» Consigne
D'après le texte sur le cinéma d'auteur contemporain et l'art vidéo, quelles études Albert Serra a-t-il suivies ?

Cinéma d’auteur contemporain et art vidéo

Pour toutes ces raisons, certains seraient tentés de faire un parallèle avec le cinéma d’Albert Serra et de ses confrères contemporains (Wang Bing, Zhao Liang, Ulrich Seidl, Miguel Gomes, Pierre Creton, Virgil Vernier, Gianfranco Rosi, Michelangelo Frammartino, Tsaï Ming-Liang, Lav Diaz, Mati Diop, etc.) avec l’art vidéo. En effet, nombre d’entre eux, Serra compris, ont déjà été exposés dans des musées et s’inspirent des formes de l’art vidéo, notamment si on parle de la durée, du découpage (les plans sont de plus en plus longs car on peut tourner plus longtemps, donc il y a moins de plans, et l’unité de temps s’est déplacée du plan aux scènes (26) ) et de l’aspect “documentaire” (27) des films dû en particulier à l’arrivée du numérique, qui donne à tout un chacun l’opportunité d’enregistrer sa vie (ce qui, culturellement, signifie moins “mettre en scène” et faire plus “documentaire”). C’est pourquoi il arrive de plus en plus que des cinéastes contemporains comme Albert Serra ne viennent pas d’école ou de fac de cinéma (Serra a fait des études de lettres) et se retrouvent à faire des films un peu par hasard.

A l’origine, l’art vidéo s’est construit contre la télévision dans les années 1960 (28), tout comme le documentaire contemporain, grâce notamment à l’arrivée sur le marché de la caméra portable Sony Portapak (Nam June Paik, Bill Viola, Wolf Vostell, Bruce Nauman, Alfredo Jaar, etc.), ce qui explique la proximité qu’entretient un certain cinéma d’auteur contemporain à la fois avec le documentaire, et à la fois avec l’art vidéo (29). Les années 1990 voient la convergence entre art vidéo et cinéma prendre de plus en plus forme ; la critique d’art Erika Balsom écrit :

“Dans une sorte de changement de paradigme, depuis 1990, on a vu l’émergence notable d’images en mouvement sous le signe du cinéma. Si l’art vidéo s’était aligné pendant des décennies sur d’autres médias tels que la sculpture, la performance, ou même l’impulsion démocratique de la télévision dans un effort pour se démarquer du cinéma, depuis 1990 on assiste au développement marqué de tropes et de conventions cinématographiques comme la mise en scène, le montage, le spectacle, le récit, l’illusionnisme, et la projection.” (30)

» Entrées extraites
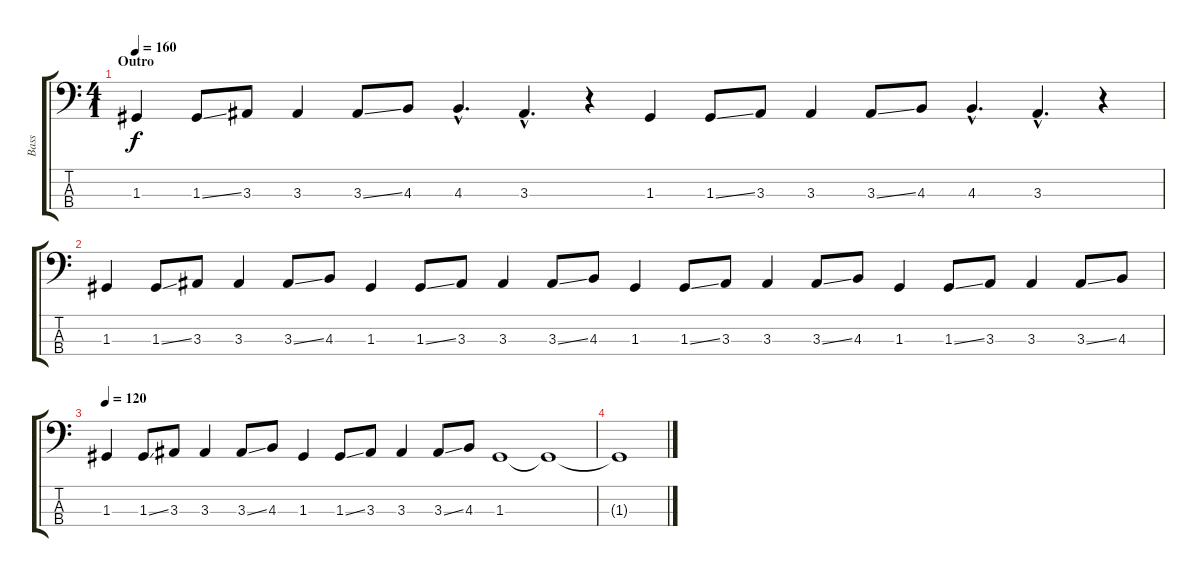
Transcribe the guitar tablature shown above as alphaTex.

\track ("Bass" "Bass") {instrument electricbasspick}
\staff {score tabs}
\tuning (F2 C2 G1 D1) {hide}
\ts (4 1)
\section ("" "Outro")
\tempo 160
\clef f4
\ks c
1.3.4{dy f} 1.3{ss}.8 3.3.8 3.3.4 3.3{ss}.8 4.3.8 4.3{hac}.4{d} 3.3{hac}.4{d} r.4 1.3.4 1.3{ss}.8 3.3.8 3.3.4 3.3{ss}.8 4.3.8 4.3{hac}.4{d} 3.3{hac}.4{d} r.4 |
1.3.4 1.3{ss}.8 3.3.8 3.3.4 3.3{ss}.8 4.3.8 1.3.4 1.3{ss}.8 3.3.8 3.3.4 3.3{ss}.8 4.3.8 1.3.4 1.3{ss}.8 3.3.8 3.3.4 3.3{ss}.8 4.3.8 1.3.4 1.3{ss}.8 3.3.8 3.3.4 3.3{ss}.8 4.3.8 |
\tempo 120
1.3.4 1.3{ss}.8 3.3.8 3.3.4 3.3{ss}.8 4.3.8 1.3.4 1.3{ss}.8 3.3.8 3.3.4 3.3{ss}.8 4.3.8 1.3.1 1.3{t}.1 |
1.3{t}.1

...

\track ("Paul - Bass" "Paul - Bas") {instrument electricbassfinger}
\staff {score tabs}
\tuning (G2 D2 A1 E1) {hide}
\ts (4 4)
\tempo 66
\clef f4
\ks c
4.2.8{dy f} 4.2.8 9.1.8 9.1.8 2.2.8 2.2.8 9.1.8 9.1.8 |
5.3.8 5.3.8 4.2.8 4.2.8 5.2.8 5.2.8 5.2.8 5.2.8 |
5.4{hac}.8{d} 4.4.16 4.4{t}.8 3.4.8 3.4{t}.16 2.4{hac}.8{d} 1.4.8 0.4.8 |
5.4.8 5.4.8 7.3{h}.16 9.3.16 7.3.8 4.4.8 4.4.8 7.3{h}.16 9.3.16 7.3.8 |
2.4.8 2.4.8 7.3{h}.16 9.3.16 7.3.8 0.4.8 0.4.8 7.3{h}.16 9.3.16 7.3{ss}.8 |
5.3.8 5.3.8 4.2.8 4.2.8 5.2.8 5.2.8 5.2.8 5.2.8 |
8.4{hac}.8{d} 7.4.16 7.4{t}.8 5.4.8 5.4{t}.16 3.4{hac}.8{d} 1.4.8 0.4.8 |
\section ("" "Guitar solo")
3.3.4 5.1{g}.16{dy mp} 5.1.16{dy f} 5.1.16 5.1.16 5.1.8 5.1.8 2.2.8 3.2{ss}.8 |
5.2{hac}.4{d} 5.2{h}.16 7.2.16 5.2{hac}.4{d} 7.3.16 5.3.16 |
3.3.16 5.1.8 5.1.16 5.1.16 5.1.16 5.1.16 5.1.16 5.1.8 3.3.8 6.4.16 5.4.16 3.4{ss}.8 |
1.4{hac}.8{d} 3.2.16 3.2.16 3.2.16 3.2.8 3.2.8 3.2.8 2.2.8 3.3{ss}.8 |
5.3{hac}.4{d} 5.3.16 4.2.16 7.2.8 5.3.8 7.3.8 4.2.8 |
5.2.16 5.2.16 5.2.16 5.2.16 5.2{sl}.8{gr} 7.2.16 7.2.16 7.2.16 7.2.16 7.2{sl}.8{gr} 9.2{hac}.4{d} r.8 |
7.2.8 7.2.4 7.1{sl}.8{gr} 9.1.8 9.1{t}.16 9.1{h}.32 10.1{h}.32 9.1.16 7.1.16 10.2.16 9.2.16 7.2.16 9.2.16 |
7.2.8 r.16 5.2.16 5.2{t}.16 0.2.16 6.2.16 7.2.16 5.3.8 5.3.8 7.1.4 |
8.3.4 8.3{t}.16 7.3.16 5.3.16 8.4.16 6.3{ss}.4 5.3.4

--

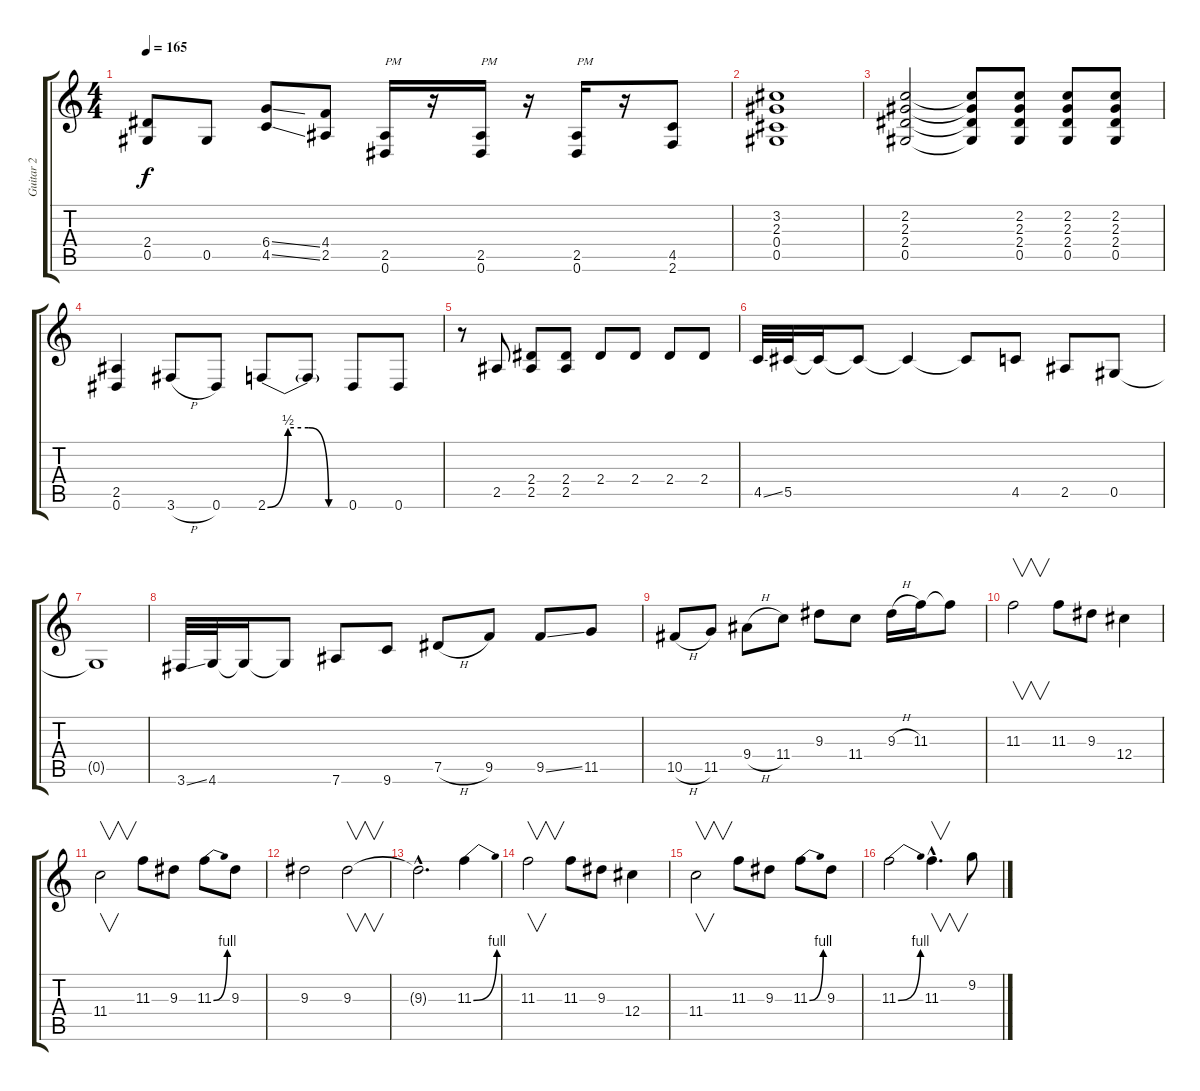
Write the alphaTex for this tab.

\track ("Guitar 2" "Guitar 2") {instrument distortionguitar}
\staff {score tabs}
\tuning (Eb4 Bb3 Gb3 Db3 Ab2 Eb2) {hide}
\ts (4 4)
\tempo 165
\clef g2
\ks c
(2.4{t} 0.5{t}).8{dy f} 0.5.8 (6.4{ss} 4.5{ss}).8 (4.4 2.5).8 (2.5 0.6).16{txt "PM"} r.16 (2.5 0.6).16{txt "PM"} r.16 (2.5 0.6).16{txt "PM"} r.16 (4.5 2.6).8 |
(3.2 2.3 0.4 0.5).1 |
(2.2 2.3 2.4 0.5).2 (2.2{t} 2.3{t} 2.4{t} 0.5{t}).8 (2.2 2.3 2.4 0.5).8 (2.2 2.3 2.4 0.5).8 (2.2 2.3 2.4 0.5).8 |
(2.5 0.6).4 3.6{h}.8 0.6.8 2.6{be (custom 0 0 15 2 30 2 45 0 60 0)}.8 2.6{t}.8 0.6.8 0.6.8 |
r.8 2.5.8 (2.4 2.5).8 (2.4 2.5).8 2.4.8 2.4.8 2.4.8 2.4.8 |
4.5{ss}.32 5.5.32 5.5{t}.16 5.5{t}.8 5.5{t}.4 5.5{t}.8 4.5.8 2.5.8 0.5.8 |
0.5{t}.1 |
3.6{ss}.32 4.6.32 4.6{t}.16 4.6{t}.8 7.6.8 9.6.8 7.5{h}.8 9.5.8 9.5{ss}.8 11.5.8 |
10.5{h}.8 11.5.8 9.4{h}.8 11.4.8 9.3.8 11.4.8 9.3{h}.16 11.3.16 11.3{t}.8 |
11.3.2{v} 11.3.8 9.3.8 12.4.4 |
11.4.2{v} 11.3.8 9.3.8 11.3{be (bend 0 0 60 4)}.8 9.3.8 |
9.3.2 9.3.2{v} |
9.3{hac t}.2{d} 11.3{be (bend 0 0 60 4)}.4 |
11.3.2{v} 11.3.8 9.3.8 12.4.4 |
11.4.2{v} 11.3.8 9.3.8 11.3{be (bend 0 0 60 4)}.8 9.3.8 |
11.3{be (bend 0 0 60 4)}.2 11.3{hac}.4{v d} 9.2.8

» Réponse complète
Albert Serra a fait des études de lettres.